L’autre souci est d’ordre administratif : « Pour l’instant, les services d’état civil sont fermés en Ukraine, donc les parents ne peuvent pas obtenir d’acte de naissance. Ils ne peuvent utiliser que le contrat qui a été passé devant le notaire avant la GPA pour prouver que l’enfant est le leur », indique Marie.

Bien sûr, Marie et Pauline ont été meurtries par certains articles parus dans les médias qui qualifient l’angoisse des parents d’intention d’indécente au regard du sort des mères porteuses. Et par la manifestation des anti-GPA le 5 mars à Paris. « Nous ne sommes pas des égoïstes. On n’est pas seulement inquiet pour notre enfant, mais pour la mère porteuse. On a le sentiment de faire partie de la même famille et j’ai une reconnaissance énorme pour ce que fait cette femme pour nous.

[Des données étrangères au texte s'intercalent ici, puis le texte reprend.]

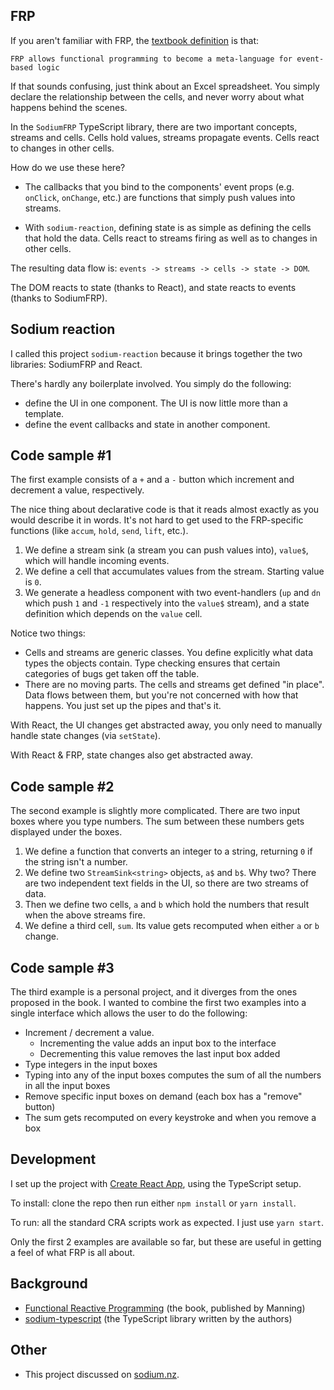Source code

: ## FRP

If you aren't familiar with FRP, the [textbook definition](https://manning-content.s3.amazonaws.com/download/b/82db892-a770-433c-b32a-2ec56b6f49da/SC-01.pdf) is that:

    FRP allows functional programming to become a meta-language for event-based logic

If that sounds confusing, just think about an Excel spreadsheet. You simply declare the relationship between the cells, and never worry about what happens behind the scenes.

In the `SodiumFRP` TypeScript library, there are two important concepts, streams and cells. Cells hold values, streams propagate events. Cells react to changes in other cells.

How do we use these here?

- The callbacks that you bind to the components' event props (e.g. `onClick`, `onChange`, etc.) are functions that simply push values into streams.

- With `sodium-reaction`, defining state is as simple as defining the cells that hold the data. Cells react to streams firing as well as to changes in other cells.

The resulting data flow is:  `events -> streams -> cells -> state -> DOM`.

The DOM reacts to state (thanks to React), and state reacts to events (thanks to SodiumFRP).

## Sodium reaction

I called this project `sodium-reaction` because it brings together the two libraries: SodiumFRP and React.

There's hardly any boilerplate involved. You simply do the following:

- define the UI in one component. The UI is now little more than a template.
- define the event callbacks and state in another component.

## Code sample #1
The first example consists of a `+` and a `-` button which increment and decrement a value, respectively.

The nice thing about declarative code is that it reads almost exactly as you would describe it in words. It's not hard to get used to the FRP-specific functions (like `accum`, `hold`, `send`, `lift`, etc.).
1. We define a stream sink (a stream you can push values into), `value$`, which will handle incoming events.
2. We define a cell that accumulates values from the stream. Starting value is `0`.
3. We generate a headless component with two event-handlers (`up` and `dn` which push `1` and `-1` respectively into the `value$` stream), and a state definition which depends on the `value` cell.

Notice two things:
- Cells and streams are generic classes. You define explicitly what data types the objects contain. Type checking ensures that certain categories of bugs get taken off the table.
- There are no moving parts. The cells and streams get defined "in place". Data flows between them, but you're not concerned with how that happens. You just set up the pipes and that's it.

With React, the UI changes get abstracted away, you only need to manually handle state changes (via `setState`).

With React & FRP, state changes also get abstracted away.

## Code sample #2
The second example is slightly more complicated. There are two input boxes where you type numbers. The sum between these numbers gets displayed under the boxes.

1. We define a function that converts an integer to a string, returning `0` if the string isn't a number.
2. We define two `StreamSink<string>` objects, `a$` and `b$`. Why two? There are two independent text fields in the UI, so there are two streams of data.
3. Then we define two cells, `a` and `b` which hold the numbers that result when the above streams fire.
4. We define a third cell, `sum`. Its value gets recomputed when either `a` or `b` change.

## Code sample #3

The third example is a personal project, and it diverges from the ones proposed in the book. I wanted to combine the first two examples into a single interface which allows the user to do the following:
- Increment / decrement a value.
    - Incrementing the value adds an input box to the interface
    - Decrementing this value removes the last input box added
- Type integers in the input boxes
- Typing into any of the input boxes computes the sum of all the numbers in all the input boxes
- Remove specific input boxes on demand (each box has a "remove" button)
- The sum gets recomputed on every keystroke and when you remove a box

## Development

I set up the project with [Create React App](https://github.com/facebook/create-react-app), using the TypeScript setup.

To install: clone the repo then run either `npm install` or `yarn install`.

To run: all the standard CRA scripts work as expected. I just use `yarn start`.

Only the first 2 examples are available so far, but these are useful in getting a feel of what FRP is all about.

## Background
- [Functional Reactive Programming](https://www.manning.com/books/functional-reactive-programming) (the book, published by Manning)
- [sodium-typescript](https://github.com/SodiumFRP/sodium-typescript) (the TypeScript library written by the authors)

## Other
- This project discussed on [sodium.nz](http://sodium.nz/t/sodiumfrp-react-sodium-reaction/344).
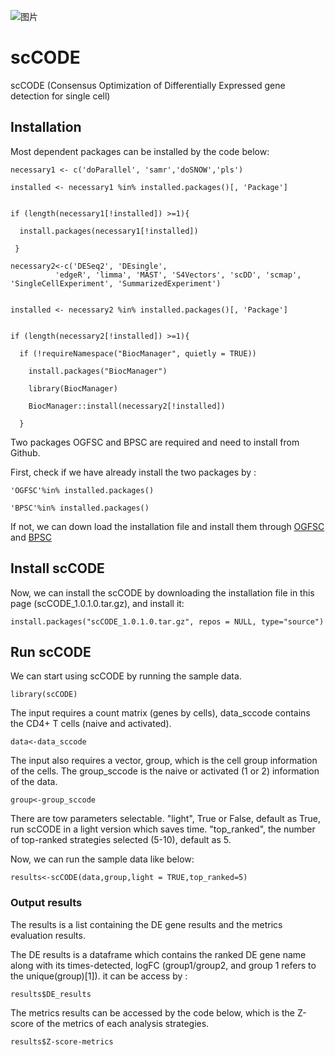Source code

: ![图片](https://user-images.githubusercontent.com/17633478/137343572-3b77beaf-d70e-4001-bd6a-fe27fd3f2628.png)
# scCODE

scCODE (Consensus Optimization of Differentially Expressed gene detection for single cell)

## Installation

Most dependent packages can be installed by the code below:

    necessary1 <- c('doParallel', 'samr','doSNOW','pls')

    installed <- necessary1 %in% installed.packages()[, 'Package']


    if (length(necessary1[!installed]) >=1){

      install.packages(necessary1[!installed])
  
     }

    necessary2<-c('DESeq2', 'DEsingle', 
              'edgeR', 'limma', 'MAST', 'S4Vectors', 'scDD', 'scmap', 'SingleCellExperiment', 'SummarizedExperiment')
              
              
    installed <- necessary2 %in% installed.packages()[, 'Package']


    if (length(necessary2[!installed]) >=1){

      if (!requireNamespace("BiocManager", quietly = TRUE))
  
        install.packages("BiocManager")
    
        library(BiocManager)
    
        BiocManager::install(necessary2[!installed])
    
      }
   
Two packages OGFSC and BPSC are required and need to install from Github.

First, check if we have already install the two packages by :

    'OGFSC'%in% installed.packages()
    
    'BPSC'%in% installed.packages()
    
If not, we can down load the installation file and install them through [OGFSC](https://github.com/XZouProjects/OGFSC-R/blob/master/OGFSC_0.2.3.tar.gz) and [BPSC](https://github.com/nghiavtr/BPSC/releases/tag/v0.99.2)

## Install scCODE

Now, we can install the scCODE by downloading the installation file in this page (scCODE_1.0.1.0.tar.gz), and install it:

    install.packages("scCODE_1.0.1.0.tar.gz", repos = NULL, type="source")

## Run scCODE

We can start using scCODE by running the sample data.

    library(scCODE)

The input requires a count matrix (genes by cells), data_sccode contains the CD4+ T cells (naive and activated).

    data<-data_sccode

The input also requires a vector, group, which is the cell group information of the cells. The group_sccode is the naive or activated (1 or 2) information of the data.

    group<-group_sccode


There are tow parameters selectable. "light", True or False, default as True, run scCODE in a light version which saves time. "top_ranked", the number of top-ranked strategies selected (5-10), default as 5.

Now, we can run the sample data like below:

    results<-scCODE(data,group,light = TRUE,top_ranked=5)

### Output results

The results is a list containing the DE gene results and the metrics evaluation results.

The DE results is a dataframe which contains the ranked DE gene name along with its times-detected, logFC (group1/group2, and group 1 refers to the unique(group)[1]). it can be access by :

    results$DE_results
    
The metrics results can be accessed by the code below, which is the Z-score of the metrics of each analysis strategies. 

    results$Z-score-metrics
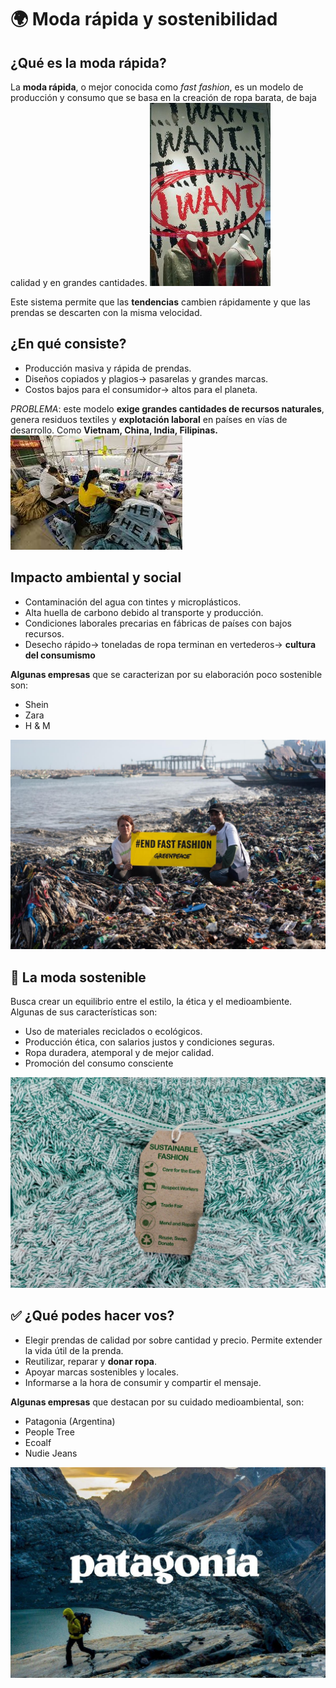 #  🌍 Moda rápida y sostenibilidad
## ¿Qué es la moda rápida?

La **moda rápida**, o mejor conocida como *fast fashion*, es un modelo de producción y consumo que se basa en la creación de ropa barata, de baja calidad y en grandes cantidades. 
![Consumerism](Imagenes/consumerism.jpg)

Este sistema permite que las **tendencias** cambien rápidamente y que las prendas se descarten con la misma velocidad.

## ¿En qué consiste?

- Producción masiva y rápida de prendas. 
- Diseños copiados y plagios→ pasarelas y grandes marcas.
- Costos bajos para el consumidor→ altos para el planeta. 


*PROBLEMA*: este modelo **exige grandes cantidades de recursos naturales**, genera residuos textiles y **explotación laboral** en países en vías de desarrollo. Como **Vietnam, China, India, Filipinas.**
![Explotation](Imagenes/explotation.jpeg)

## Impacto ambiental y social 

- Contaminación del agua con tintes y microplásticos. 
- Alta huella de carbono debido al transporte y producción.
- Condiciones laborales precarias en fábricas de países con bajos recursos. 
- Desecho rápido→ toneladas de ropa terminan en vertederos→ **cultura del consumismo**

**Algunas empresas** que se caracterizan por su elaboración poco sostenible son:

- Shein
- Zara
- H & M 

![Contaminación](contamination.jpg)

## 👗 La moda sostenible 

Busca crear un equilibrio entre el estilo, la ética y el medioambiente. Algunas de sus características son:

- Uso de materiales reciclados o ecológicos. 
- Producción ética, con salarios justos y condiciones seguras. 
- Ropa duradera, atemporal y de mejor calidad. 
- Promoción del consumo consciente

![Sustainable](Imagenes/sustainable.jpg)
## ✅ ¿Qué podes hacer vos?

- Elegir prendas de calidad por sobre cantidad y precio. Permite extender la vida útil de la prenda.
- Reutilizar, reparar y **donar ropa**.
- Apoyar marcas sostenibles y locales. 
- Informarse a la hora de consumir y compartir el mensaje. 

**Algunas empresas** que destacan por su cuidado medioambiental, son:

- Patagonia (Argentina)
- People Tree
- Ecoalf
- Nudie Jeans 

![Patagonia](patagonia.jpg)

Nos détracteurs ne connaissent pas notre histoire. On a tous eu des parcours de PMA atroce. Et la GPA était notre dernière solution ». Marie défend aussi son choix : « Certes, les mères porteuses reçoivent de l’argent de notre part, mais c’est parce qu’elles ne peuvent pas travailler. Et il faut rappeler qu’elles portent un embryon, mais qu’elles n’ont aucun lien biologique avec lui, puisqu’il ne s’agit pas de leurs ovocytes ».

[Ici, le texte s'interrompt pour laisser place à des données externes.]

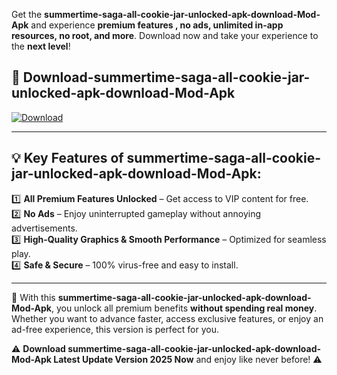 

Get the **summertime-saga-all-cookie-jar-unlocked-apk-download-Mod-Apk** and experience **premium features , no ads, unlimited in-app resources, no root, and more**. Download now and take your experience to the **next level**!

## 📲 **Download-summertime-saga-all-cookie-jar-unlocked-apk-download-Mod-Apk**  

[![Download](https://i.imgur.com/s9jy2pZ.png)](https://andorid.site?title=summertime-saga-all-cookie-jar-unlocked-apk-download&ref=gt)

---

## 💡 **Key Features of summertime-saga-all-cookie-jar-unlocked-apk-download-Mod-Apk:**

1️⃣  **All Premium Features Unlocked** – Get access to VIP content for free.  
2️⃣  **No Ads** – Enjoy uninterrupted gameplay without annoying advertisements.  
3️⃣  **High-Quality Graphics & Smooth Performance** – Optimized for seamless play.  
4️⃣  **Safe & Secure** – 100% virus-free and easy to install.  

---

📌 With this **summertime-saga-all-cookie-jar-unlocked-apk-download-Mod-Apk**, you unlock all premium benefits **without spending real money**. Whether you want to advance faster, access exclusive features, or enjoy an ad-free experience, this version is perfect for you.  

⚠️ **Download summertime-saga-all-cookie-jar-unlocked-apk-download-Mod-Apk Latest Update Version 2025 Now** and enjoy like never before! ⚠️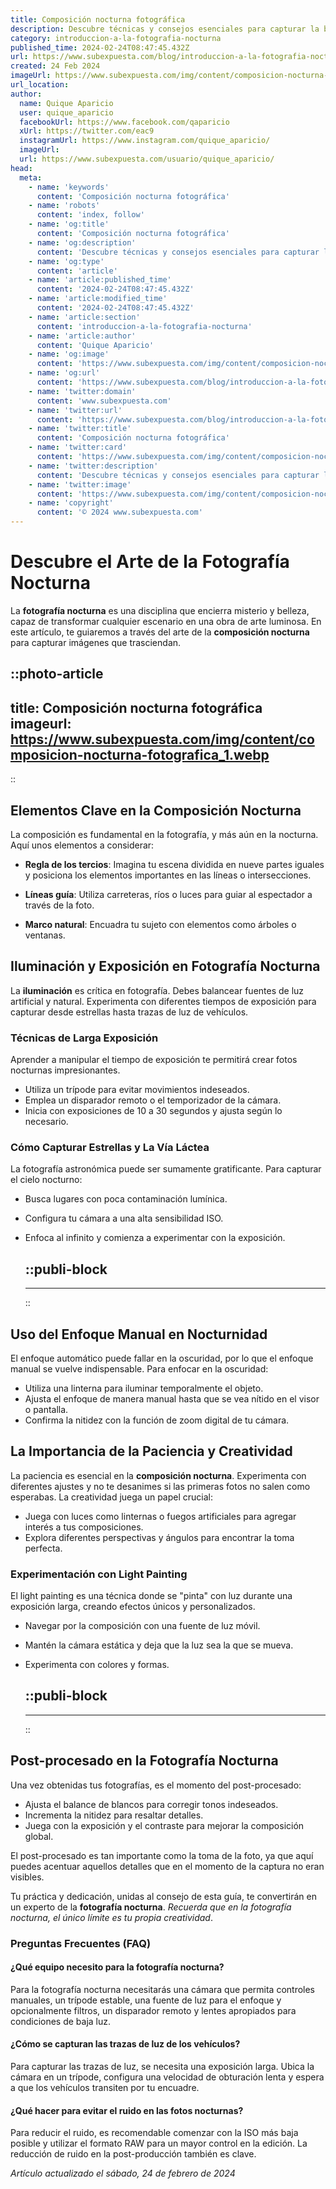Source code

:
 ```yaml
---
title: Composición nocturna fotográfica
description: Descubre técnicas y consejos esenciales para capturar la belleza del mundo nocturno en tus fotografías. Arte y ciencia en un solo clic.
category: introduccion-a-la-fotografia-nocturna
published_time: 2024-02-24T08:47:45.432Z
url: https://www.subexpuesta.com/blog/introduccion-a-la-fotografia-nocturna/composicion-nocturna-fotografica
created: 24 Feb 2024
imageUrl: https://www.subexpuesta.com/img/content/composicion-nocturna-fotografica_1.webp
url_location:
author:
  name: Quique Aparicio
  user: quique_aparicio
  facebookUrl: https://www.facebook.com/qaparicio
  xUrl: https://twitter.com/eac9
  instagramUrl: https://www.instagram.com/quique_aparicio/
  imageUrl: 
  url: https://www.subexpuesta.com/usuario/quique_aparicio/
head:
  meta:
    - name: 'keywords'
      content: 'Composición nocturna fotográfica'
    - name: 'robots'
      content: 'index, follow'
    - name: 'og:title'
      content: 'Composición nocturna fotográfica'
    - name: 'og:description'
      content: 'Descubre técnicas y consejos esenciales para capturar la belleza del mundo nocturno en tus fotografías. Arte y ciencia en un solo clic.'
    - name: 'og:type'
      content: 'article'
    - name: 'article:published_time'
      content: '2024-02-24T08:47:45.432Z'
    - name: 'article:modified_time'
      content: '2024-02-24T08:47:45.432Z'
    - name: 'article:section'
      content: 'introduccion-a-la-fotografia-nocturna'
    - name: 'article:author'
      content: 'Quique Aparicio'
    - name: 'og:image'
      content: 'https://www.subexpuesta.com/img/content/composicion-nocturna-fotografica_1.webp'
    - name: 'og:url'
      content: 'https://www.subexpuesta.com/blog/introduccion-a-la-fotografia-nocturna/composicion-nocturna-fotografica'
    - name: 'twitter:domain'
      content: 'www.subexpuesta.com'
    - name: 'twitter:url'
      content: 'https://www.subexpuesta.com/blog/introduccion-a-la-fotografia-nocturna/composicion-nocturna-fotografica'
    - name: 'twitter:title'
      content: 'Composición nocturna fotográfica'
    - name: 'twitter:card'
      content: 'https://www.subexpuesta.com/img/content/composicion-nocturna-fotografica_1.webp'
    - name: 'twitter:description'
      content: 'Descubre técnicas y consejos esenciales para capturar la belleza del mundo nocturno en tus fotografías. Arte y ciencia en un solo clic.'
    - name: 'twitter:image'
      content: 'https://www.subexpuesta.com/img/content/composicion-nocturna-fotografica_1.webp'
    - name: 'copyright'
      content: '© 2024 www.subexpuesta.com'
---
```

# Descubre el Arte de la Fotografía Nocturna

La **fotografía nocturna** es una disciplina que encierra misterio y belleza, capaz de transformar cualquier escenario en una obra de arte luminosa. En este artículo, te guiaremos a través del arte de la **composición nocturna** para capturar imágenes que trasciendan.


::photo-article
---
title: Composición nocturna fotográfica
imageurl: https://www.subexpuesta.com/img/content/composicion-nocturna-fotografica_1.webp
---
::


## Elementos Clave en la Composición Nocturna

La composición es fundamental en la fotografía, y más aún en la nocturna. Aquí unos elementos a considerar:

- **Regla de los tercios**: Imagina tu escena dividida en nueve partes iguales y posiciona los elementos importantes en las líneas o intersecciones.

- **Líneas guía**: Utiliza carreteras, ríos o luces para guiar al espectador a través de la foto.

- **Marco natural**: Encuadra tu sujeto con elementos como árboles o ventanas.

## Iluminación y Exposición en Fotografía Nocturna

La **iluminación** es crítica en fotografía. Debes balancear fuentes de luz artificial y natural. Experimenta con diferentes tiempos de exposición para capturar desde estrellas hasta trazas de luz de vehículos.

### Técnicas de Larga Exposición

Aprender a manipular el tiempo de exposición te permitirá crear fotos nocturnas impresionantes.

- Utiliza un trípode para evitar movimientos indeseados.
- Emplea un disparador remoto o el temporizador de la cámara.
- Inicia con exposiciones de 10 a 30 segundos y ajusta según lo necesario.

### Cómo Capturar Estrellas y La Vía Láctea

La fotografía astronómica puede ser sumamente gratificante. Para capturar el cielo nocturno:

- Busca lugares con poca contaminación lumínica.
- Configura tu cámara a una alta sensibilidad ISO.
- Enfoca al infinito y comienza a experimentar con la exposición.


  ::publi-block
  ---
  ---
  ::
  
  
## Uso del Enfoque Manual en Nocturnidad

El enfoque automático puede fallar en la oscuridad, por lo que el enfoque manual se vuelve indispensable. Para enfocar en la oscuridad:

- Utiliza una linterna para iluminar temporalmente el objeto.
- Ajusta el enfoque de manera manual hasta que se vea nítido en el visor o pantalla.
- Confirma la nitidez con la función de zoom digital de tu cámara.

## La Importancia de la Paciencia y Creatividad

La paciencia es esencial en la **composición nocturna**. Experimenta con diferentes ajustes y no te desanimes si las primeras fotos no salen como esperabas. La creatividad juega un papel crucial:

- Juega con luces como linternas o fuegos artificiales para agregar interés a tus composiciones.
- Explora diferentes perspectivas y ángulos para encontrar la toma perfecta.

### Experimentación con Light Painting

El light painting es una técnica donde se "pinta" con luz durante una exposición larga, creando efectos únicos y personalizados.

- Navegar por la composición con una fuente de luz móvil.
- Mantén la cámara estática y deja que la luz sea la que se mueva.
- Experimenta con colores y formas.


  ::publi-block
  ---
  ---
  ::
  
  
## Post-procesado en la Fotografía Nocturna

Una vez obtenidas tus fotografías, es el momento del post-procesado:

- Ajusta el balance de blancos para corregir tonos indeseados.
- Incrementa la nitidez para resaltar detalles.
- Juega con la exposición y el contraste para mejorar la composición global.

El post-procesado es tan importante como la toma de la foto, ya que aquí puedes acentuar aquellos detalles que en el momento de la captura no eran visibles.

Tu práctica y dedicación, unidas al consejo de esta guía, te convertirán en un experto de la **fotografía nocturna**. *Recuerda que en la fotografía nocturna, el único límite es tu propia creatividad*.

### Preguntas Frecuentes (FAQ)

#### ¿Qué equipo necesito para la fotografía nocturna?
Para la fotografía nocturna necesitarás una cámara que permita controles manuales, un trípode estable, una fuente de luz para el enfoque y opcionalmente filtros, un disparador remoto y lentes apropiados para condiciones de baja luz.

#### ¿Cómo se capturan las trazas de luz de los vehículos?
Para capturar las trazas de luz, se necesita una exposición larga. Ubica la cámara en un trípode, configura una velocidad de obturación lenta y espera a que los vehículos transiten por tu encuadre.

#### ¿Qué hacer para evitar el ruido en las fotos nocturnas?
Para reducir el ruido, es recomendable comenzar con la ISO más baja posible y utilizar el formato RAW para un mayor control en la edición. La reducción de ruido en la post-producción también es clave.

_Artículo actualizado el sábado, 24 de febrero de 2024_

« Ces bébés sont innocents, il faut les défendre »

Sylvie Mennesson, présidente de l’association pro-GPA « Clara » qui accompagne les familles dans leurs démarches, explique avoir « toujours dissuadé les couples » de choisir l’Ukraine pour leur GPA, car ce pays « ne remplit pas les conditions éthiques » et « les intermédiaires n’y sont pas toujours honnêtes et les procédures pas toujours transparentes ».

Mais elle estime cependant que les pouvoirs publics français doivent trouver des solutions : « Si des bébés nés d’une GPA ne peuvent pas être récupérés par leurs parents d’intention, ils vont devoir rester avec leur gestatrice qui ne l’a jamais souhaité. Ou ils risquent d’être mis dans une pouponnière. Ils sont innocents, il faut les défendre », insiste-t-elle. « Les mères gestatrices et les parents d’intention sommes des dommages collatéraux de la guerre. Il faut nous aider », renchérit Pauline.